Potentialentfaltung durch Mut zum Fehler.

Ich bin der festen Überzeugung, dass wir unsere Potentiale dann entfalten können, wenn wir glauben, Fehler seien ein Teil des Lebens, der dazu führt, dass wir uns entwickeln und wachsen können. Ich bin der Meinung, das man gewissenhaft planen und mit wachem Verstand an Dinge rangehen sollte. Aber trotzdem kann es Rückschläge geben. Und die kann ich jetzt als den bösen Fehler bewerten, so wie ich es vielleicht gelernt habe oder sie als Rückmeldungen bewerten, die zum Wachstum dazu gehören. Potentialentfaltung bedeutet auch, den Mut wiederzuerwecken mal daneben zu liegen.

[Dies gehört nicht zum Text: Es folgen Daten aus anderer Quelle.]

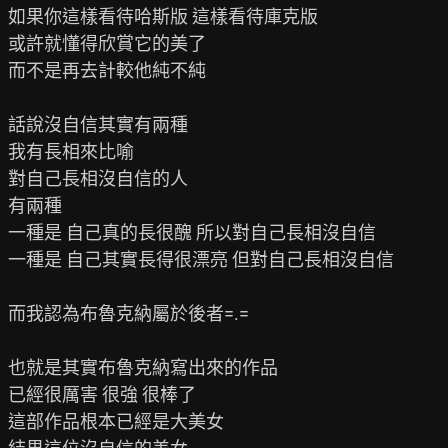
如果你這樣看待哈斯版 這樣看待庫克版

或許就懂得欣賞它的美了

而不是再去計較他純不純

話說沒自信其實有兩種

我有長相來比喻

對自己長相沒自信的人

有兩種

一種是 自己真的長很醜 所以對自己長相沒自信

一種是 自己其實長得很漂亮 但對自己長相沒自信

而我認為布魯克納屬於後者=.=

也就是其實布魯克納寫出來的作品

已經很厲害 很強 很棒了

這部作品根本已經是大美女
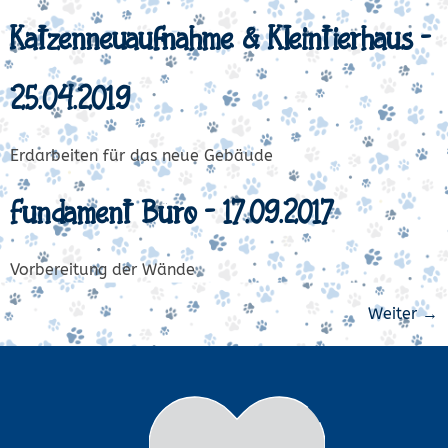
Katzenneuaufnahme & Kleintierhaus –
25.04.2019
Erdarbeiten für das neue Gebäude
Fundament Büro – 17.09.2017
Vorbereitung der Wände
Weiter
→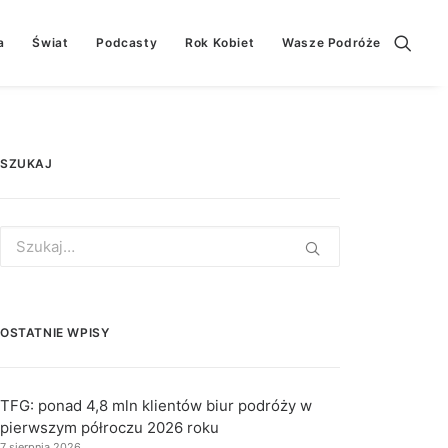
a
Świat
Podcasty
Rok Kobiet
Wasze Podróże
SZUKAJ
Search
for:
OSTATNIE WPISY
TFG: ponad 4,8 mln klientów biur podróży w
pierwszym półroczu 2026 roku
7 sierpnia 2026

Man kann diesen Mut lernen. 

Dies ist ein wichtiger Teil in meinen Seminaren oder Coachings. Durch meine verschiedenen Methoden, wie beispielsweise der von mir entwickelten QUEST, sorge ich dafür, dass meine Teilnehmer die Situationen anders bewerten können, ihre eigenen Vorannahmen und Gedanken hinterfragen und verändern können, um wieder mutig ins Handeln zu kommen. Denn darum geht es am Ende. Mutig und mit Leichtigkeit ins Handeln kommen. Und auch die Personen die aktuell Angst davor haben, haben genau diese Fähigkeit bereits in sich. Sonst hätten sie nicht Sprechen oder Laufen gelernt. Als Kinder konnten wir super mit Fehlern umgehen und haben täglich mutig und unbeschwert Neues probiert. Ein Teil meiner Arbeit ist es, diese Fähigkeiten, dieses Potential, wieder ans Tageslicht zu bringen.